BEGIN Records provided

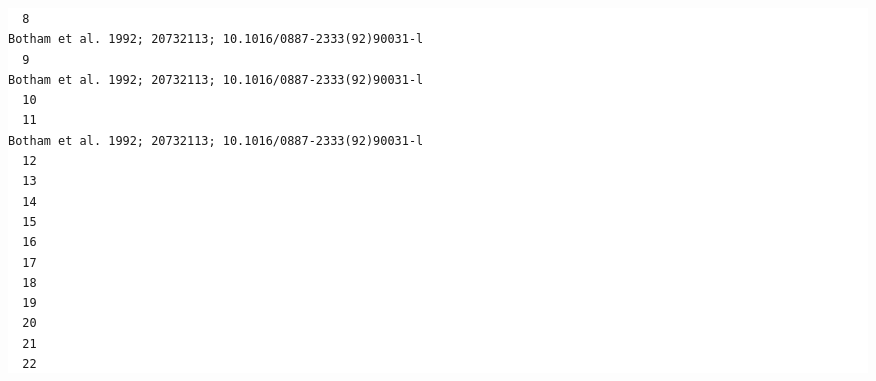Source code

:       8                                                                                                                                                                                                                                                                                                                          Botham et al. 1992; 20732113; 10.1016/0887-2333(92)90031-l
      9                                                                                                                                                                                                                                                                                                                          Botham et al. 1992; 20732113; 10.1016/0887-2333(92)90031-l
      10                                                                                                                                                                                                                                                                                                                                                                                   
      11                                                                                                                                                                                                                                                                                                                         Botham et al. 1992; 20732113; 10.1016/0887-2333(92)90031-l
      12                                                                                                                                                                                                                                                                                                                                                                                   
      13                                                                                                                                                                                                                                                                                                                                                                                   
      14                                                                                                                                                                                                                                                                                                                                                                                   
      15                                                                                                                                                                                                                                                                                                                                                                                   
      16                                                                                                                                                                                                                                                                                                                                                                                   
      17                                                                                                                                                                                                                                                                                                                                                                                   
      18                                                                                                                                                                                                                                                                                                                                                                                   
      19                                                                                                                                                                                                                                                                                                                                                                                   
      20                                                                                                                                                                                                                                                                                                                                                                                   
      21                                                                                                                                                                                                                                                                                                                                                                                   
      22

END Records provided

## Directive
Each record must appear again exactly as written above, without its pictures.

## Result
Source code

:       8                                                                                                                                                                                                                                                                                                                          Botham et al. 1992; 20732113; 10.1016/0887-2333(92)90031-l
      9                                                                                                                                                                                                                                                                                                                          Botham et al. 1992; 20732113; 10.1016/0887-2333(92)90031-l
      10                                                                                                                                                                                                                                                                                                                                                                                   
      11                                                                                                                                                                                                                                                                                                                         Botham et al. 1992; 20732113; 10.1016/0887-2333(92)90031-l
      12                                                                                                                                                                                                                                                                                                                                                                                   
      13                                                                                                                                                                                                                                                                                                                                                                                   
      14                                                                                                                                                                                                                                                                                                                                                                                   
      15                                                                                                                                                                                                                                                                                                                                                                                   
      16                                                                                                                                                                                                                                                                                                                                                                                   
      17                                                                                                                                                                                                                                                                                                                                                                                   
      18                                                                                                                                                                                                                                                                                                                                                                                   
      19                                                                                                                                                                                                                                                                                                                                                                                   
      20                                                                                                                                                                                                                                                                                                                                                                                   
      21                                                                                                                                                                                                                                                                                                                                                                                   
      22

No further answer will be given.